All these interventions – free public fundings of private business, bank bailouts, negative rates, have the same effet – redistributing wealth upwards.
In order to redistribute better to the economy at large, we need free markets. That means losses, unsubsidised booms and real, complete busts. Free markets are actually a more efficient redistribution mechanism than high taxes: because you can’t escape real market losses, contrary to taxes.
Since markets are driven by greed, they always produce exuberance and bubbles. If left to fail freely, they self-correct through market crashes. Wealth is reset, debt is repaid or written off, greed is reduced; the risk is sanctioned, as much as it was rewarded during the boom.
This self-correction wouldn’t allow for excessive and abusive enrichment. But a modern financial market player can almost never lose. Even in a casino, the rules are fairer to society.

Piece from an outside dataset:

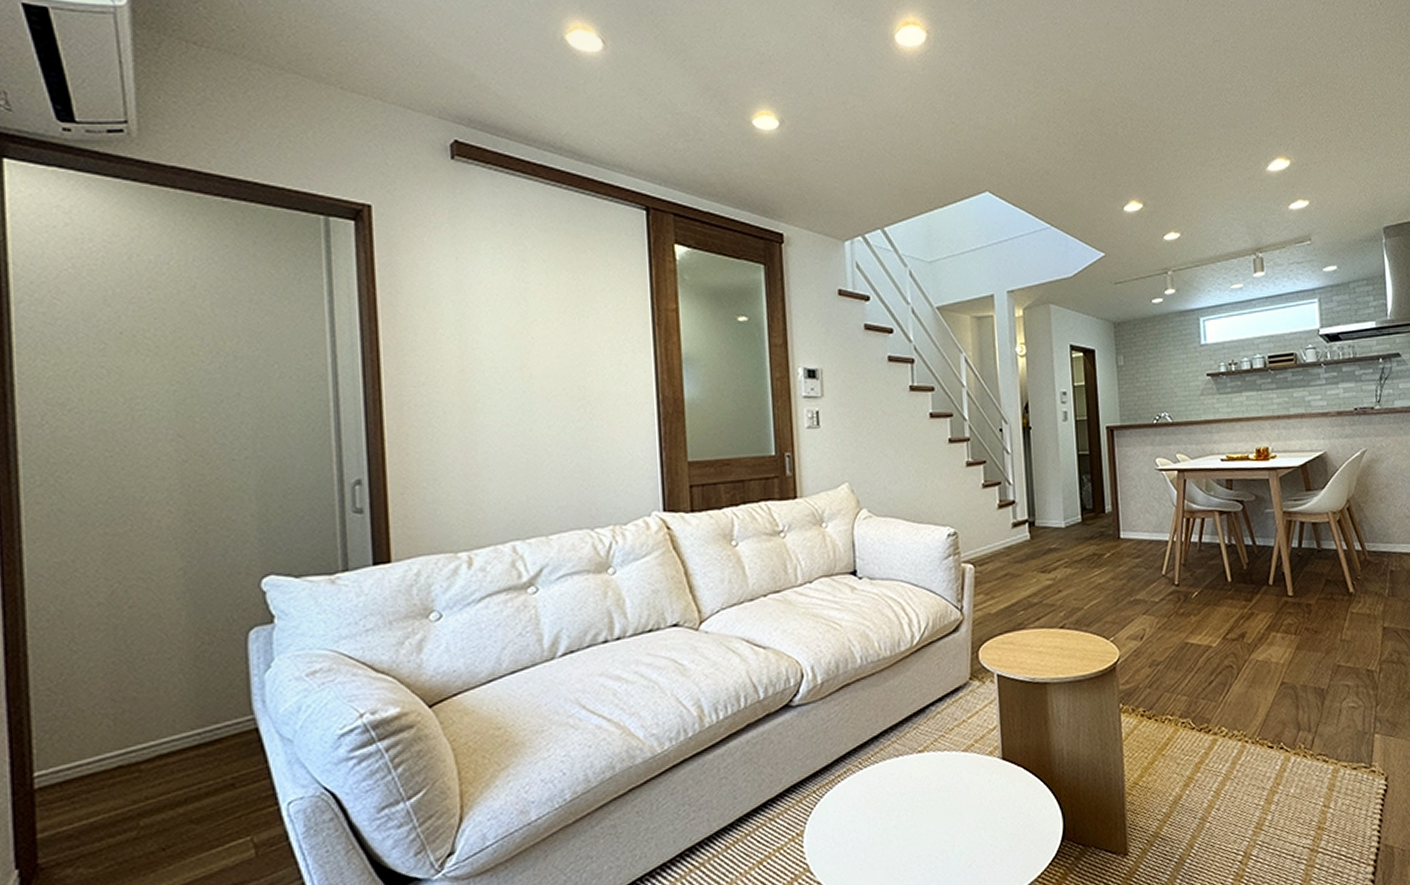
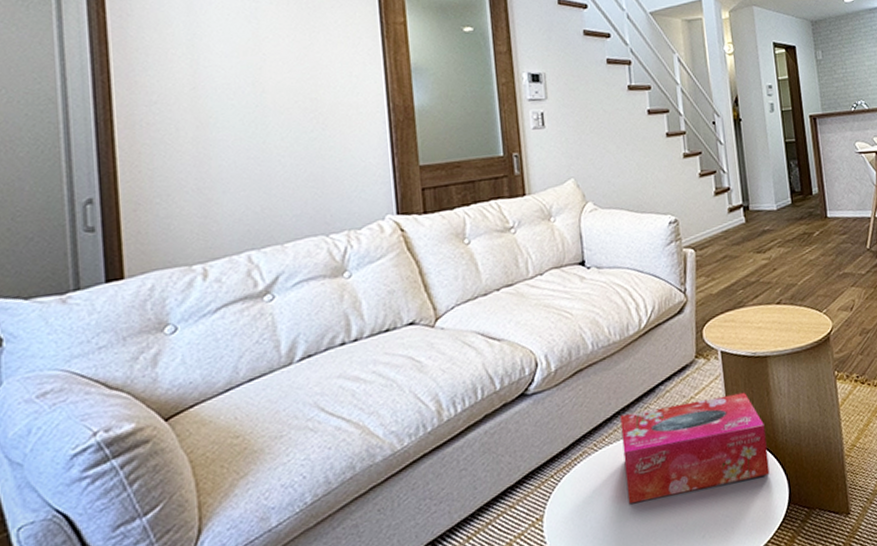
tissue box: none [887,719,1044,827] -> present [620,392,770,505]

Free market capitalism was never given a chance to operate freely and self-regulate, and we never accepted the very simple liberal idea that losing goes with winning. So why don’t we stop rigging the game and see what happens?
Becoming more «moral», taxing more, regulating more, all the while we rescue failed banks and subsidize speculation, is inefficient, politically unpractical, and outright stupid. It will just keep redistributing wealth upwards to the rich, until the final disaster. So let’s get really liberal and stop the infernal interventionist machine.